◆ **Work instruction 1**:
What syntax does the octal discussion propose for the value currently written as 033?
◆ **Work instruction 2**:
Could you put the rows from the line with "Hashmi Dawakhana" up to and including the line with "Deposit 50 Get 150 Free Casino Uk" into a numbered list, leaving out blank lines?

The flaw here really is interfaces trying to be two smart. If you are taking and ipv4 address as input you really should just specify - I am expecting a 32bit unsigned, or a dotted decimal utf-8 string, or octal or whatever -
Who uses octal for anything? (Score:2)
Or rather, what's the point of using octal whatsoever? It made sense in the day of 36-bit words, but it's been decades since we standardized exclusively on 8-bit bytes.
I can't recall any legitimate use other than Unix permissions, and even there that's reordered, with set*id bits ejected to a separate octal digit from class of users they affect. On the other hand, reinterpreting numbers with leading zeroes is a fairly common error.
I'd say, let's make a new syntax: 0o33 for what's 033 currently, and have w
Re:Who uses octal IPv4 addresses? (Score:4, Interesting)

[Extracted data entries]
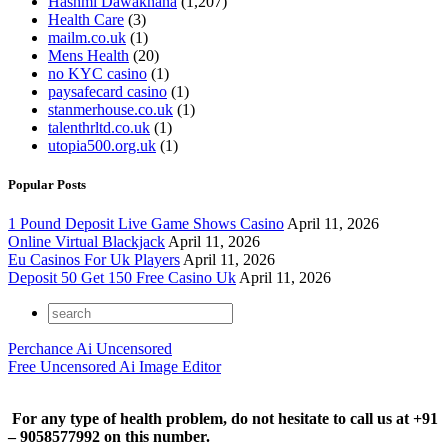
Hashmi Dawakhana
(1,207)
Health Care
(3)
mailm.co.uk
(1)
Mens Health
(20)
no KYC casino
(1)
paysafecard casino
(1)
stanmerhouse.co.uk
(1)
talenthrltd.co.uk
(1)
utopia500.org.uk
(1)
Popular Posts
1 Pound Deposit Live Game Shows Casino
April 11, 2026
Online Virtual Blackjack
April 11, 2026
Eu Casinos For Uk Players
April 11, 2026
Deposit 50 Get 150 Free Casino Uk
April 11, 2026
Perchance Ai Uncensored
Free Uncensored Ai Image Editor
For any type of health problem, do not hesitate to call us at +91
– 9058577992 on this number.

==

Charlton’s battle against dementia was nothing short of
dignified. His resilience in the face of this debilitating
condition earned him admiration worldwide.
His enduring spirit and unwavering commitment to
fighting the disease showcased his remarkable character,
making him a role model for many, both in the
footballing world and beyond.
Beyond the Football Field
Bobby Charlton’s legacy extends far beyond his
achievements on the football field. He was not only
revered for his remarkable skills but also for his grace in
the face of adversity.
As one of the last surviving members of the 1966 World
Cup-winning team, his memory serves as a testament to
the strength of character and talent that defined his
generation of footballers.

◆ **Answer box 1**:
0o33

◆ **Answer box 2**:
1. Hashmi Dawakhana
2. (1,207)
3. Health Care
4. (3)
5. mailm.co.uk
6. (1)
7. Mens Health
8. (20)
9. no KYC casino
10. (1)
11. paysafecard casino
12. (1)
13. stanmerhouse.co.uk
14. (1)
15. talenthrltd.co.uk
16. (1)
17. utopia500.org.uk
18. (1)
19. Popular Posts
20. 1 Pound Deposit Live Game Shows Casino
21. April 11, 2026
22. Online Virtual Blackjack
23. April 11, 2026
24. Eu Casinos For Uk Players
25. April 11, 2026
26. Deposit 50 Get 150 Free Casino Uk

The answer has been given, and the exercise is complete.